Kim, B., Yoon, S., Nakajima, R., Lee, H. J., Lim, H. J., Lee, Y.-K., … Baik, J.-H. (2018). Dopamine D2 receptor-mediated circuit from the central amygdala to the bed nucleus of the stria terminalis regulates impulsive behavior. Proceedings of the National Academy of Sciences, 115(45), E10730–E10739. doi:10.1073/pnas.1811664115
Abstract:
Impulsivity is closely associated with addictive disorders, and changes in the brain dopamine system have been proposed to affect impulse control in reward-related behaviors. However, the central neural pathways through which the dopamine system controls impulsive behavior are still unclear. We found that the absence of the D2 dopamine receptor (D2R) increased impulsive behavior in mice, whereas restoration of D2R expression specifically in the central amygdala (CeA) of D2R knockout mice (Drd2−/−)normalized their enhanced impulsivity.
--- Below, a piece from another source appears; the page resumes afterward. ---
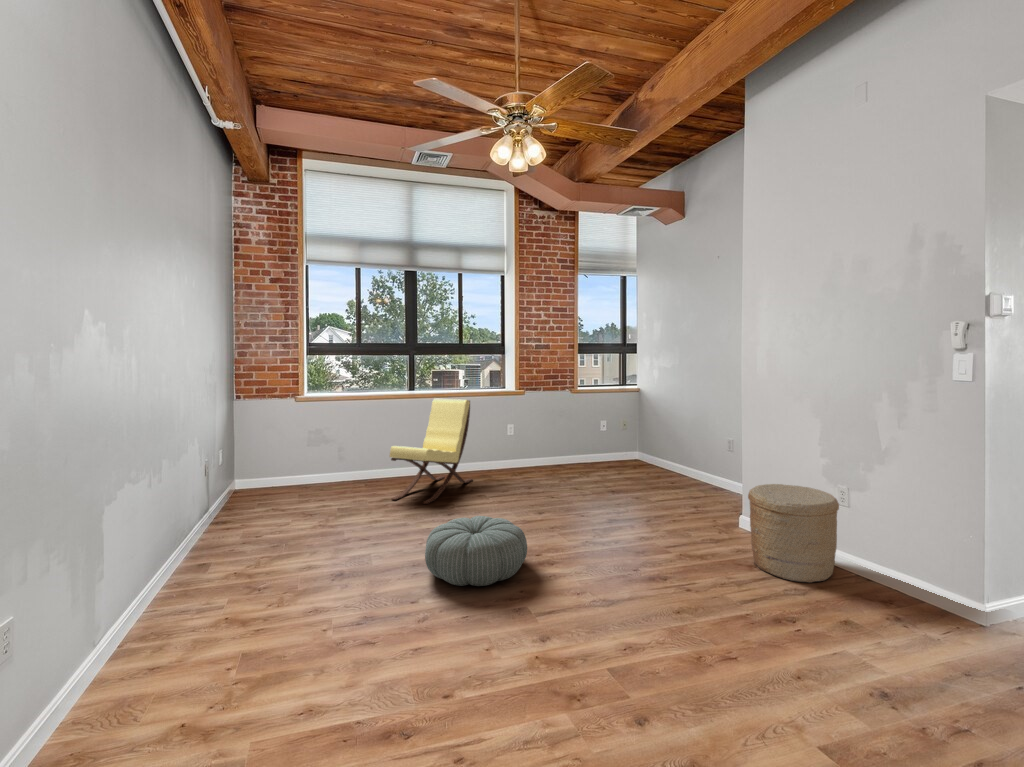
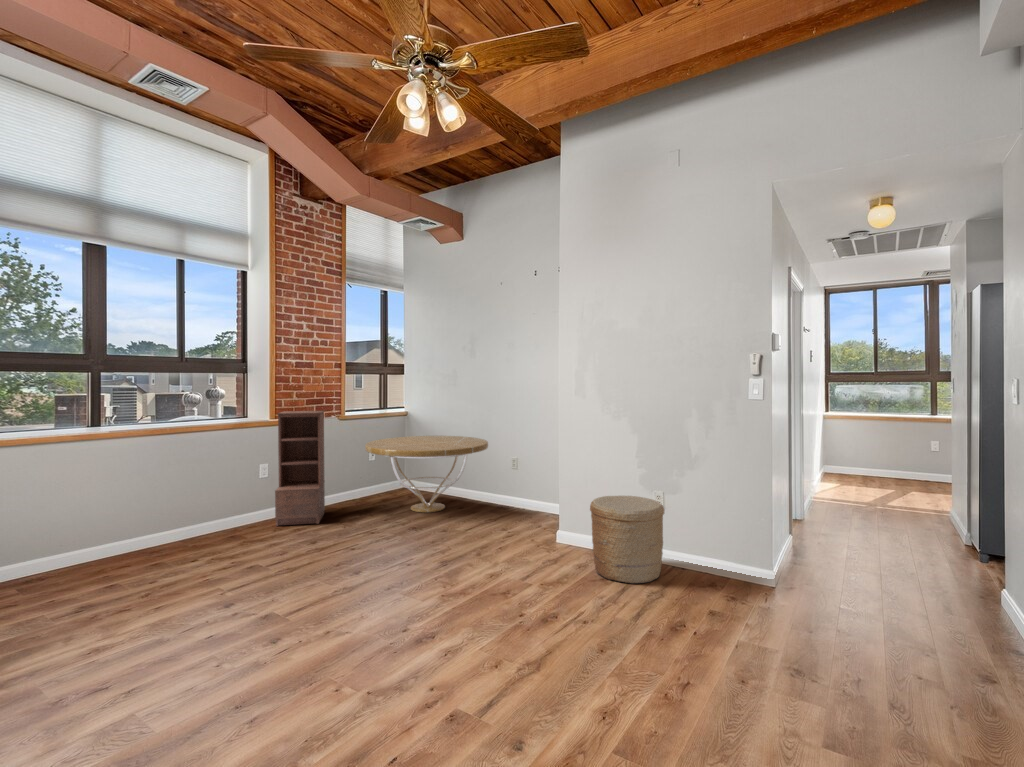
bookshelf: none [513,385,555,477] -> present [275,411,325,526]
lounge chair: present [390,399,473,504] -> none [103,432,221,590]
coffee table: none [585,410,699,479] -> present [365,436,488,512]
pouf: present [425,516,527,586] -> none [251,579,397,682]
Inhibitory synaptic output from D2R-expressing neurons in the CeA underlies modulation of impulsive behavior because optogenetic activation of D2R-positive inhibitory neurons that project from the CeA to the bed nucleus of the stria terminalis (BNST) attenuate such behavior. Our identification of the key contribution of D2R-expressing neurons in the CeA → BNST circuit to the control of impulsive behavior reveals a pathway that could serve as a target for approaches to the management of neuropsychiatric disorders associated with impulsivity.
License type:
Attribution-NonCommercial-NoDerivatives 4.0 International (CC BY-NC-ND 4.0)
Funding Info:
We thank the staff of the Gyerim Experimental Animal Resource Center for animal care and technical assistance; Joon-Hyun Paik (Duke University) for technical assistance; Dr. Akihiro Yamanaka (Department of Neuroscience II, Research Institute of Environmental Medicine, Nagoya University, Japan) for help with the optogenetic behavioral analysis; and Byeong Jun Kang and Dr. Bok Soon Go (Korea University) for help and discussion. The construct pAAV-EF1a-DIO-hChR2(H134R)-EYFP-WPRE was generously provided by Dr. Karl Deisseroth (Stanford University). This work was supported by Brain Research Program Grant 2013M3C7A1056101; Bio & Medical Technology Development Program Grants 2013M3A9D5072550 and 2016M3A9D5A01952412; Mid-Career Researcher Program Grants 2014R1A2A2A01003337 and NRF-2017R1A2B4008875; Science Research Center Grant 2015R1A5A1009024; a Korea University (KU) Future Research Grant (to J.-H.B.); World Class Institute Program Grant WCI 2009-003 of the National Research Foundation of Korea funded by the Ministry of Science, Information and Communication Technology, and Future Planning of the Republic of Korea; and Singapore Ministry of Education Grant MOE2015-T2-2-095.